Prima una lettera con cui viene segnalata un’anomalia. Poi altre comunicazioni con intimazioni di pagamento comprensive di sanzioni. Infine, il passaggio alla riscossione coattiva: la cartella esattoriale con interessi, ulteriori sanzioni e aggi. A quel punto il problema diventa serio. È questa la traiettoria che riguarda milioni di contribuenti alle prese con irregolarità nelle dichiarazioni dei redditi. Non a caso sono circa 2,4 milioni le lettere che l’Agenzia delle Entrate si appresta a recapitare. Eppure una soluzione esiste, ma occorre intervenire fin dal primo passaggio. Alla prima lettera, infatti, ci sono almeno tre strade da percorrere per evitare conseguenze ben più pesanti.
Dall’Agenzia delle Entrate 2,4 milioni di lettere ai contribuenti: ecco le tre cose da fare
Una cosa sono le comunicazioni di anomalia con proposta di compliance, un’altra sono le intimazioni di pagamento, altra ancora le cartelle esattoriali. Con un’intimazione, al contribuente viene richiesto il pagamento entro un termine preciso, decorso il quale si può procedere con azioni esecutive. Quando invece il debito si trasforma in cartella esattoriale, entra in gioco l’Agenzia delle Entrate Riscossione e il mancato pagamento può sfociare in pignoramenti, ipoteche o fermi amministrativi.
Ecco perché è fondamentale agire già in fase di lettera di compliance, cioè la prima comunicazione che sta per raggiungere i circa 2,4 milioni di contribuenti interessati.
Cosa contiene la lettera del Fisco e a chi arriva
Con i controlli 2026 partono le nuove lettere di segnalazione di anomalie. Spesso vengono sottovalutate, ma ignorarle può comportare rischi concreti.
La lettera di compliance è una comunicazione preliminare e meno severa rispetto agli atti successivi: segnala che qualcosa, nella dichiarazione del contribuente, non risulta coerente.

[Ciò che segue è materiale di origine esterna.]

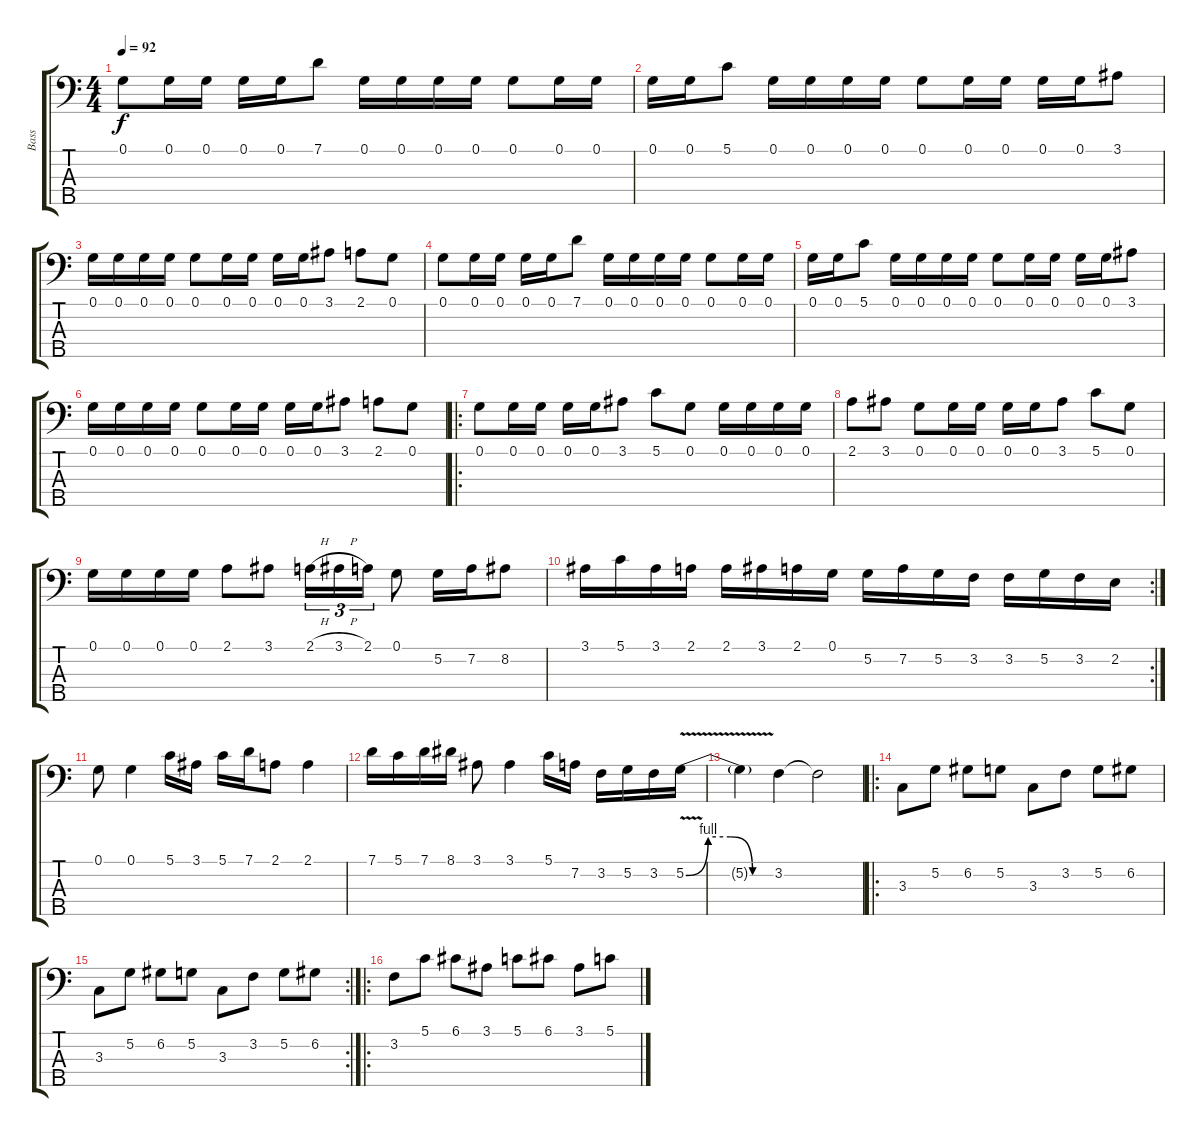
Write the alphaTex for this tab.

\track ("Bass " "Bass ") {instrument electricbassfinger}
\staff {score tabs}
\tuning (G2 D2 A1 E1 B0) {hide}
\ts (4 4)
\tempo 92
\clef f4
\ks c
0.1.8{dy f instrument electricbassfinger} 0.1.16 0.1.16 0.1.16 0.1.16 7.1.8 0.1.16 0.1.16 0.1.16 0.1.16 0.1.8 0.1.16 0.1.16 |
0.1.16 0.1.16 5.1.8 0.1.16 0.1.16 0.1.16 0.1.16 0.1.8 0.1.16 0.1.16 0.1.16 0.1.16 3.1.8 |
0.1.16 0.1.16 0.1.16 0.1.16 0.1.8 0.1.16 0.1.16 0.1.16 0.1.16 3.1.8 2.1.8 0.1.8 |
0.1.8 0.1.16 0.1.16 0.1.16 0.1.16 7.1.8 0.1.16 0.1.16 0.1.16 0.1.16 0.1.8 0.1.16 0.1.16 |
0.1.16 0.1.16 5.1.8 0.1.16 0.1.16 0.1.16 0.1.16 0.1.8 0.1.16 0.1.16 0.1.16 0.1.16 3.1.8 |
0.1.16 0.1.16 0.1.16 0.1.16 0.1.8 0.1.16 0.1.16 0.1.16 0.1.16 3.1.8 2.1.8 0.1.8 |
\ro
0.1.8 0.1.16 0.1.16 0.1.16 0.1.16 3.1.8 5.1.8 0.1.8 0.1.16 0.1.16 0.1.16 0.1.16 |
2.1.8 3.1.8 0.1.8 0.1.16 0.1.16 0.1.16 0.1.16 3.1.8 5.1.8 0.1.8 |
0.1.16 0.1.16 0.1.16 0.1.16 2.1.8 3.1.8 2.1{h}.16{tu (3 2)} 3.1{h}.16{tu (3 2)} 2.1.16{tu (3 2)} 0.1.8 5.2.16 7.2.16 8.2.8 |
\rc 2
3.1.16 5.1.16 3.1.16 2.1.16 2.1.16 3.1.16 2.1.16 0.1.16 5.2.16 7.2.16 5.2.16 3.2.16 3.2.16 5.2.16 3.2.16 2.2.16 |
0.1.8 0.1.4 5.1.16 3.1.16 5.1.16 7.1.16 2.1.8 2.1.4 |
7.1.16 5.1.16 7.1.16 8.1.16 3.1.8 3.1.4 5.1.16 7.2.16 3.2.16 5.2.16 3.2.16 5.2{be (custom 0 0 15 4 30 4 45 0 60 0) v}.16 |
5.2{t}.4 3.2.4 3.2{t}.2 |
\ro
3.3.8 5.2.8 6.2.8 5.2.8 3.3.8 3.2.8 5.2.8 6.2.8 |
\rc 2
3.3.8 5.2.8 6.2.8 5.2.8 3.3.8 3.2.8 5.2.8 6.2.8 |
\ro
3.2.8 5.1.8 6.1.8 3.1.8 5.1.8 6.1.8 3.1.8 5.1.8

Proprio per questo rappresenta un’opportunità. Consente infatti di verificare l’eventuale errore e, se necessario, di regolarizzare la posizione prima che si attivino le fasi più gravose.
Ministero dell’Economia e Agenzia delle Entrate hanno strutturato questi controlli come prassi annuale, con l’obiettivo dichiarato di intercettare anomalie in materia di IVA e imposte dirette, in particolare IRPEF e addizionali, favorendo una regolarizzazione spontanea.
Le nuove lettere dell’Agenzia delle Entrate e le cose che occorre fare adesso
“Prevenire è meglio che curare”: mai detto appare più calzante. La regolarizzazione spontanea consente di limitare le conseguenze economiche e di evitare il passaggio alle fasi più onerose della riscossione.
Il contribuente, ricevuta la lettera, deve innanzitutto verificare se le contestazioni corrispondano a errori effettivamente commessi oppure a inesattezze nei dati utilizzati dall’Agenzia.
Nel secondo caso, la strada è predisporre la documentazione utile — fatture, ricevute, scontrini, contratti o altri giustificativi — e trasmetterla per dimostrare la correttezza della propria posizione.
Se invece l’errore è reale ma formale — per esempio un reddito non dichiarato o un immobile omesso — si può intervenire con una dichiarazione integrativa. Se non emergono maggiori imposte dovute, la vicenda si chiude con la correzione.
Diversamente, se dalla rettifica risulta un’imposta aggiuntiva da versare, occorrerà procedere al pagamento, beneficiando comunque di un trattamento più favorevole rispetto a quello previsto in fase di accertamento o riscossione coattiva.
Intervenire subito, alla prima comunicazione, significa evitare che un’anomalia si trasformi in un debito aggravato da sanzioni, interessi e procedure esecutive. Ed è qui che si gioca la vera differenza.